Tarih boyunca yapılan savaşlarda askerler, silah, cephane ve gıda maddelerinin geniş bir coğrafya üzerindeki kaynaklardan toplanması ve nakledilmesi her zaman güçlükle başarılabilen bir iş olmuştur. Savaşların zaferle sonuçlanması ise geniş lojistik kaynaklara sahip olma ve bunları sistemli şekilde koordine edebilme becerisine bağlıydı. Nitekim askerî birliklerin değişik coğrafi bölgelerden gelerek orduyu kurabilme yetenekleri ve devletin depolama ya da nakliyat imkânları, orduların dayanıklılığını ve uzun mesafelerde savaşabilme kapasitelerini belirleyen en önemli faktörlerdi. Dolayısıyla savaş için yapılan stratejik-taktik planlar, ancak orduların hareket imkânlarını ve destek kaynaklarını en iyi şekilde işletebilecek bir lojistik koordinasyonun uygulanmasıyla anlam kazanmaktaydı.
İşte Osmanlıların yüzyıllar boyunca doğuya ve batıya yaptıkları seferler sonucunda kazandıkları zaferlerin asıl başarı sırrı da, her ayrıntısıyla düşünülmüş, planlanmış ve titizlikle tatbik edilmiş lojistik organizasyonlara dayanmaktaydı. Ufak tefek değişikliklere rağmen yüzyıllarca aynen uygulanarak klasikleşmiş bu organizasyonlar, bir “sistem” dahilinde işletilmekteydi. Şimdilik ilk ayrıntılı örneklerine Fatih Sultan Mehmed’in seferlerinde rastladığımız bu sistem, 18. yüzyılın ortalarına kadar imparatorluk bürokrasisi ile organizasyon becerisinin mükemmelleşmesiyle birlikte sefer coğrafyalarının farklı fizikî şartları ve değişen ihtiyaçların etkisiyle daha gelişmiş, karmaşıklaşmış ve işlevselleşmiştir.

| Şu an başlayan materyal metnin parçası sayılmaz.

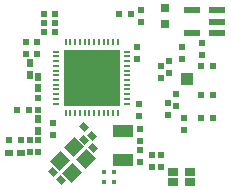
<source format=gtp>
%FSLAX24Y24*%
%MOIN*%
G70*
G01*
G75*
G04 Layer_Color=8421504*
%ADD10R,0.0335X0.0256*%
%ADD11R,0.0177X0.0177*%
%ADD12R,0.0571X0.0217*%
%ADD13R,0.0571X0.0217*%
%ADD14R,0.0709X0.0394*%
G04:AMPARAMS|DCode=15|XSize=47.2mil|YSize=43.3mil|CornerRadius=0mil|HoleSize=0mil|Usage=FLASHONLY|Rotation=45.000|XOffset=0mil|YOffset=0mil|HoleType=Round|Shape=Rectangle|*
%AMROTATEDRECTD15*
4,1,4,-0.0014,-0.0320,-0.0320,-0.0014,0.0014,0.0320,0.0320,0.0014,-0.0014,-0.0320,0.0*
%
%ADD15ROTATEDRECTD15*%

%ADD16R,0.1850X0.1850*%
%ADD17O,0.0079X0.0256*%
%ADD18O,0.0256X0.0079*%
%ADD19R,0.0394X0.0394*%
%ADD20R,0.0236X0.0217*%
%ADD21R,0.0217X0.0236*%
%ADD22R,0.0256X0.0197*%
%ADD23R,0.0197X0.0256*%
%ADD24C,0.0394*%
%ADD25R,0.0197X0.0236*%
%ADD26R,0.0236X0.0197*%
%ADD27R,0.0315X0.0295*%
G04:AMPARAMS|DCode=28|XSize=19.7mil|YSize=23.6mil|CornerRadius=0mil|HoleSize=0mil|Usage=FLASHONLY|Rotation=45.000|XOffset=0mil|YOffset=0mil|HoleType=Round|Shape=Rectangle|*
%AMROTATEDRECTD28*
4,1,4,0.0014,-0.0153,-0.0153,0.0014,-0.0014,0.0153,0.0153,-0.0014,0.0014,-0.0153,0.0*
%
%ADD28ROTATEDRECTD28*%

%ADD29R,0.0787X0.0394*%
%ADD30C,0.0060*%
%ADD31C,0.0100*%
%ADD32C,0.0050*%
%ADD33C,0.0080*%
%ADD34C,0.0070*%
%ADD35C,0.0090*%
%ADD36C,0.0390*%
%ADD37O,0.1260X0.0709*%
%ADD38C,0.0433*%
%ADD39C,0.0200*%
%ADD40C,0.0197*%
%ADD41C,0.0118*%
%ADD42R,0.0472X0.0433*%
%ADD43C,0.0138*%
%ADD44C,0.0310*%
%ADD45R,0.0236X0.0335*%
%ADD46R,0.0394X0.0335*%
%ADD47R,0.0295X0.0315*%
%ADD48C,0.0039*%
%ADD49C,0.0098*%
%ADD50C,0.0059*%
%ADD51C,0.0079*%
D10*
X7545Y597D02*
D03*
X6975D02*
D03*
Y263D02*
D03*
X7545D02*
D03*
D11*
X4663Y577D02*
D03*
Y243D02*
D03*
X4997D02*
D03*
Y577D02*
D03*
D12*
X7597Y5220D02*
D03*
Y5968D02*
D03*
X8444D02*
D03*
Y5594D02*
D03*
D13*
X8444Y5220D02*
D03*
D14*
X5310Y1962D02*
D03*
Y978D02*
D03*
D15*
X3209Y948D02*
D03*
X3598Y558D02*
D03*
X3682Y1422D02*
D03*
X4072Y1032D02*
D03*
D16*
X4270Y3730D02*
D03*
D17*
X5136Y2539D02*
D03*
X4979D02*
D03*
X4821D02*
D03*
X4664D02*
D03*
X4506D02*
D03*
X4349D02*
D03*
X4191D02*
D03*
X4034D02*
D03*
X3876D02*
D03*
X3719D02*
D03*
X3561D02*
D03*
X3404D02*
D03*
Y4921D02*
D03*
X3561D02*
D03*
X3719D02*
D03*
X3876D02*
D03*
X4034D02*
D03*
X4191D02*
D03*
X4349D02*
D03*
X4506D02*
D03*
X4664D02*
D03*
X4821D02*
D03*
X4979D02*
D03*
X5136D02*
D03*
D18*
X3079Y2864D02*
D03*
Y3021D02*
D03*
Y3179D02*
D03*
Y3336D02*
D03*
Y3494D02*
D03*
Y3651D02*
D03*
Y3809D02*
D03*
Y3966D02*
D03*
Y4124D02*
D03*
Y4281D02*
D03*
Y4439D02*
D03*
Y4596D02*
D03*
X5461D02*
D03*
Y4439D02*
D03*
Y4281D02*
D03*
Y4124D02*
D03*
Y3966D02*
D03*
Y3809D02*
D03*
Y3651D02*
D03*
Y3494D02*
D03*
Y3336D02*
D03*
Y3179D02*
D03*
Y3021D02*
D03*
Y2864D02*
D03*
D19*
X7460Y3690D02*
D03*
D20*
X1907Y1640D02*
D03*
X1513D02*
D03*
X5173Y5860D02*
D03*
X5567D02*
D03*
X3057Y5560D02*
D03*
X2663D02*
D03*
X3057Y5250D02*
D03*
X2663D02*
D03*
X2663Y5860D02*
D03*
X3057D02*
D03*
D21*
X6270Y1137D02*
D03*
Y743D02*
D03*
X6570Y1137D02*
D03*
Y743D02*
D03*
X5920Y5593D02*
D03*
Y5987D02*
D03*
D22*
X1897Y1230D02*
D03*
X1523D02*
D03*
D23*
X2480Y2337D02*
D03*
Y1963D02*
D03*
X2200Y4207D02*
D03*
Y3833D02*
D03*
X2480Y3757D02*
D03*
Y3383D02*
D03*
D25*
X7290Y4353D02*
D03*
Y4747D02*
D03*
X6810Y2887D02*
D03*
Y2493D02*
D03*
X7350Y2367D02*
D03*
Y1973D02*
D03*
X7090Y3187D02*
D03*
Y2793D02*
D03*
X6590Y3713D02*
D03*
Y4107D02*
D03*
X6860Y3873D02*
D03*
Y4267D02*
D03*
X7940Y4483D02*
D03*
Y4877D02*
D03*
X2200Y1243D02*
D03*
Y1637D02*
D03*
X5870Y1317D02*
D03*
Y923D02*
D03*
Y1633D02*
D03*
Y2027D02*
D03*
X5790Y4747D02*
D03*
Y4354D02*
D03*
X2430Y4927D02*
D03*
Y4533D02*
D03*
X2980Y1813D02*
D03*
Y2207D02*
D03*
X5830Y2463D02*
D03*
Y2857D02*
D03*
X2480Y1243D02*
D03*
Y1637D02*
D03*
Y2663D02*
D03*
Y3057D02*
D03*
X2070Y4927D02*
D03*
Y4533D02*
D03*
D26*
X8307Y4130D02*
D03*
X7913D02*
D03*
X7923Y2400D02*
D03*
X8317D02*
D03*
X8307Y3150D02*
D03*
X7913D02*
D03*
X1773Y2640D02*
D03*
X2167D02*
D03*
D27*
X6700Y5504D02*
D03*
Y6036D02*
D03*
D28*
X4279Y1791D02*
D03*
X4001Y2069D02*
D03*
X4299Y1371D02*
D03*
X4021Y1649D02*
D03*
X2971Y599D02*
D03*
X3249Y321D02*
D03*
M02*

</source>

Sefer mevsimi, savaş için en uygun aylar olan bahar ve yaz aylarını kapsamaktaydı. Sefer harekâtının başlaması için en uygun zaman ise bahar aylarıydı. Sefer için gönderilen fermanlarda, ordunun ilk toplanma tarihi geleneksel olarak 21 Mart (Nevruz) olarak belirtilirdi. Ancak doğu yönüne yapılan seferlerde, yürüyüş mesafesinin daha uzun olması ve yaz aylarındaki aşırı sıcaklar nedeniyle ilk toplanma tarihi, Nevruz’dan iki ay kadar önce 31 Ocak (ibtidâ-i hamsîn) olarak ilan edilirdi. Bu tarihlerden birinde toplanması gereken kapıkulu birlikleri ile eyalet kuvvetleri, iyice beslenmeleri ve dinlenmeleri için atlarını 6 Mayıs’a (Rûz-ı Hızır/Hıdrellez) kadar otlaklara çıkarırlardı. 6 Mayıs’tan itibaren ise sefer mevsimi başlamış olurdu. “Yolculuk” ve “savaş” evrelerinden meydana gelen sefer mevsimi, 8 Kasım’a kadar devam eder, 9 Kasım’da başlayan Rûz-ı Kasım ile son ererdi.
Sefer kararı alınmasından hemen sonra, İstanbul’daki kapıkulu birliklerinin komutanları ile Rumeli ve Anadolu eyaletlerindeki büyüklü küçüklü askerî kuvvetlerin komutanlarına, mart ayı sonlarından mayıs başlarına kadar olan süre içinde İstanbul ya da Edirne’deki ana toplanma merkezine gelmelerini bildiren fermanlar yazılırdı. Hazırlıklar ve imparatorluğun farklı uzaklıktaki bölgelerinden yola çıkan taşra kuvvetlerinin ana toplanma merkezine yetişmesi birkaç ayı bulduğu için seferle ilgili emirler genellikle sonbahar ve kış aylarında gönderilmekteydi.